[Tasks to complete]:
(1) Answer these from the news text about the Supreme Court appeal by a Christian student group:
(a) Which law school's policy is at issue in the case?
(b) How long ago was the Christian Legal Society chapter told it could lose its recognized status?
(c) When is the case to be heard?
(2) Write the next part of the news text about the Christian student group's Supreme Court appeal, starting after its final sentence.

[Text excerpt]:
BEGIN

Washington - The Supreme Court agreed today to hear an appeal from a Christian student group in San Francisco which refused to admit gays and lesbians and decide whether the group's right to religious liberty and freedom of association can trump a university's ban on discrimination based on sexual orientation.
The case, to be heard next year, could set new rules for campus groups across the nation.
The University of California's Hastings College of Law says its officially recognized student groups must be open to all of its students. The law school also has a general non-discrimination policy which applies to student groups and programs. It forbids discrimination based on "race, color, religion, national origin, ancestry, disability, age, sex or sexual orientation."
Five years ago, the Hastings chapter of the Christian Legal Society was told it could not continue as a recognized student group at the law school if its officers refused to pledge to abide by the non-discrimination rule.
For its part, the leaders of the Christian student's group cited its national policy which said, "In view of the clear dictates of Scripture, unrepentant participation in and advocacy of a sexually immoral lifestyle is inconsistent with an affirmation of the Statement of Faith" demanded by the Christian Legal Society.

END

Saved entries:

BEGIN

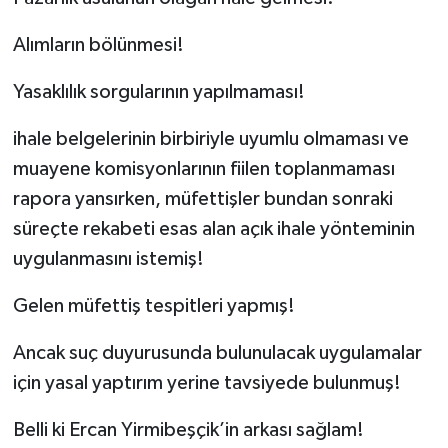
Alımların bölünmesi!
Yasaklılık sorgularının yapılmaması!
ihale belgelerinin birbiriyle uyumlu olmaması ve
muayene komisyonlarının fiilen toplanmaması
rapora yansırken, müfettişler bundan sonraki
süreçte rekabeti esas alan açık ihale yönteminin
uygulanmasını istemiş!
Gelen müfettiş tespitleri yapmış!
Ancak suç duyurusunda bulunulacak uygulamalar
için yasal yaptırım yerine tavsiyede bulunmuş!
Belli ki Ercan Yirmibeşçik’in arkası sağlam!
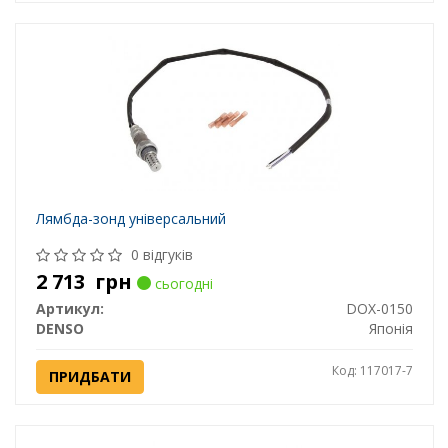
Лямбда-зонд універсальний
0 відгуків
2 713
грн
сьогодні
Артикул:
DOX-0150
DENSO
Японія
Код: 117017-7
ПРИДБАТИ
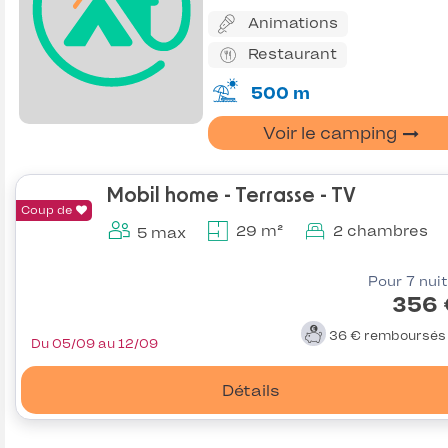
Animations
Restaurant
500 m
Voir le camping
Mobil home - Terrasse - TV
Coup de
29 m²
2 chambres
5 max
Pour 7 nui
356 
36 €
remboursé
Du 05/09 au 12/09
Détails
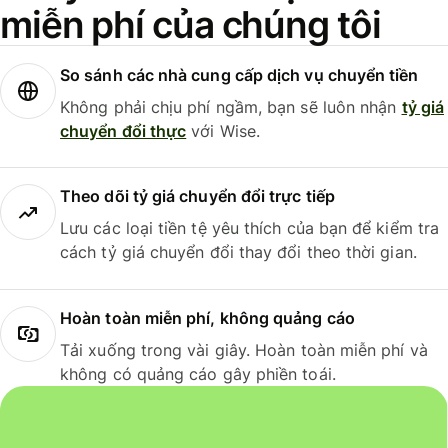
miễn phí của chúng tôi
So sánh các nhà cung cấp dịch vụ chuyển tiền
Không phải chịu phí ngầm, bạn sẽ luôn nhận
tỷ giá
chuyển đổi thực
với Wise.
Theo dõi tỷ giá chuyển đổi trực tiếp
Lưu các loại tiền tệ yêu thích của bạn để kiểm tra
cách tỷ giá chuyển đổi thay đổi theo thời gian.
Hoàn toàn miễn phí, không quảng cáo
Tải xuống trong vài giây. Hoàn toàn miễn phí và
không có quảng cáo gây phiền toái.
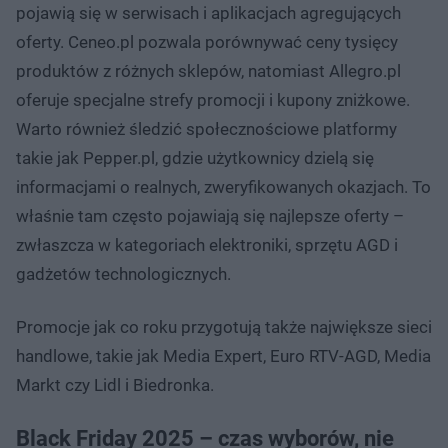
pojawią się w serwisach i aplikacjach agregujących
oferty. Ceneo.pl pozwala porównywać ceny tysięcy
produktów z różnych sklepów, natomiast Allegro.pl
oferuje specjalne strefy promocji i kupony zniżkowe.
Warto również śledzić społecznościowe platformy
takie jak Pepper.pl, gdzie użytkownicy dzielą się
informacjami o realnych, zweryfikowanych okazjach. To
właśnie tam często pojawiają się najlepsze oferty –
zwłaszcza w kategoriach elektroniki, sprzętu AGD i
gadżetów technologicznych.
Promocje jak co roku przygotują także największe sieci
handlowe, takie jak Media Expert, Euro RTV-AGD, Media
Markt czy Lidl i Biedronka.
Black Friday 2025 – czas wyborów, nie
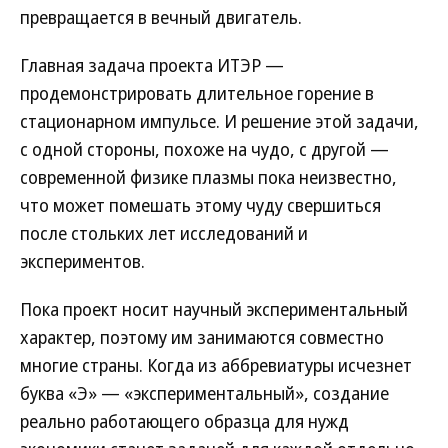
превращается в вечный двигатель.
Главная задача проекта ИТЭР —
продемонстрировать длительное горение в
стационарном импульсе. И решение этой задачи,
с одной стороны, похоже на чудо, с другой —
современной физике плазмы пока неизвестно,
что может помешать этому чуду свершиться
после стольких лет исследований и
экспериментов.
Пока проект носит научный экспериментальный
характер, поэтому им занимаются совместно
многие страны. Когда из аббревиатуры исчезнет
буква «Э» — «экспериментальный», создание
реально работающего образца для нужд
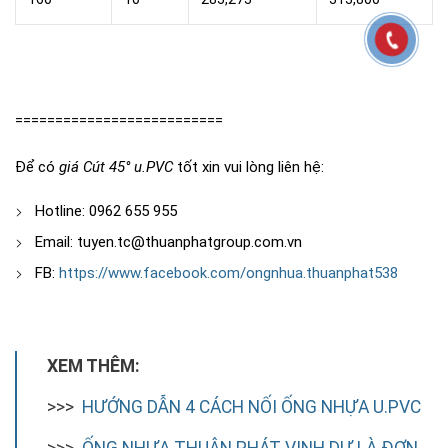
==========================
Để có
giá Cút 45° u.PVC
tốt xin vui lòng liên hệ:
Hotline: 0962 655 955
Email: tuyen.tc@thuanphatgroup.com.vn
FB:
https://www.facebook.com/ongnhua.thuanphat538
XEM THÊM:
>>>
HƯỚNG DẪN 4 CÁCH NỐI ỐNG NHỰA U.PVC
>>>
ỐNG NHỰA THUẬN PHÁT VINH DỰ LÀ ĐƠN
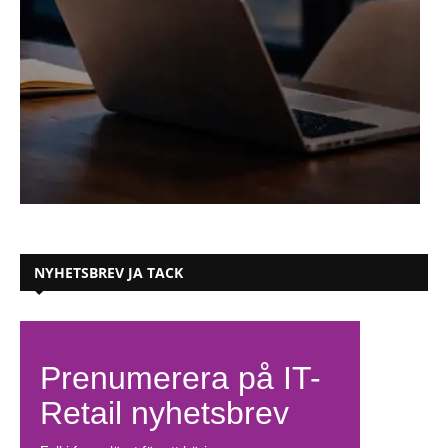
NYHETSBREV JA TACK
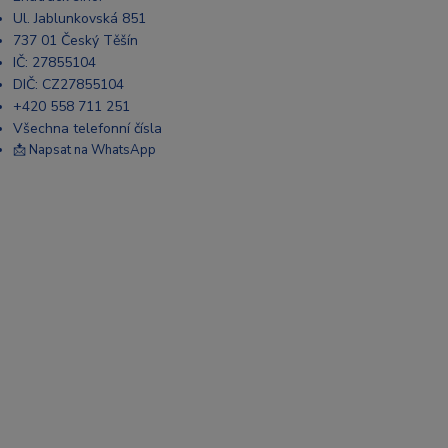
Ul. Jablunkovská 851
737 01 Český Těšín
IČ: 27855104
DIČ: CZ27855104
+420 558 711 251
Všechna telefonní čísla
📩 Napsat na WhatsApp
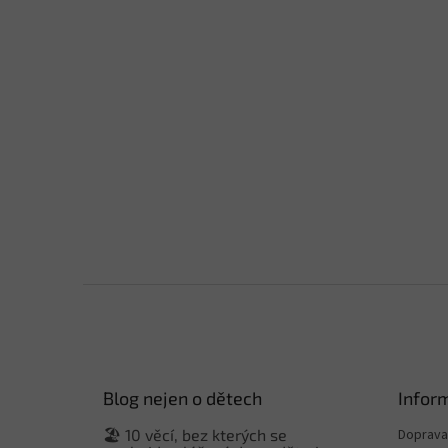
Z
á
p
a
t
Blog nejen o dětech
Infor
í
🏖️ 10 věcí, bez kterých se
Doprava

END

[Answers for the exercise]:
(1)
(a) The University of California's Hastings College of Law.
(b) Five years ago.
(c) Next year.

(2)
Because the Hastings chapter would not abide by the university's policy, it lost its recognition as an official student group. This is turn meant the campus would not pay travel costs for the group's leaders to attend national meetings. The group also lost its right to use reserved rooms for meetings and, it was excluded from some newsletters or mailings that were sent to students at the law school.
Lawyers for the group filed suit, contending that it was unconstitutional for a state-funded law school to deny official recognition to a religious group because of its "core religious viewpoints." It suit said the law school had violated its freedom of "expressive association" as well as its rights to free speech and the free exercise of religion, all protected by the 1st Amendment.
A federal judge and the U.S. 9th Circuit of Appeals rejected its claim, saying a university can enforce "an open membership rule" for student organizations without violating the Constitution.
But the Christian Legal Society appealed to the Supreme Court and argued that students with deeply held religious views should not be denied their right to "expressive association." As a legal precedent, they cited the high court's decision in 2000 which said the Boy Scouts of America may exclude openly gay men from becoming scouts masters. A New Jersey court had prohibited such discrimination, but in a 5-4 ruling in Boy Scouts v. Dale, the high court ruled the scouts had a right to "expressive association" which permitted them to exclude those whose lifestyle contradicted its mission statement.
The appeal also noted that a U.S. appeals court in Chicago had sided with a Christian Legal Society chapter which challenged a similar non-discrimination policy at the Southern Illinois University School of Law.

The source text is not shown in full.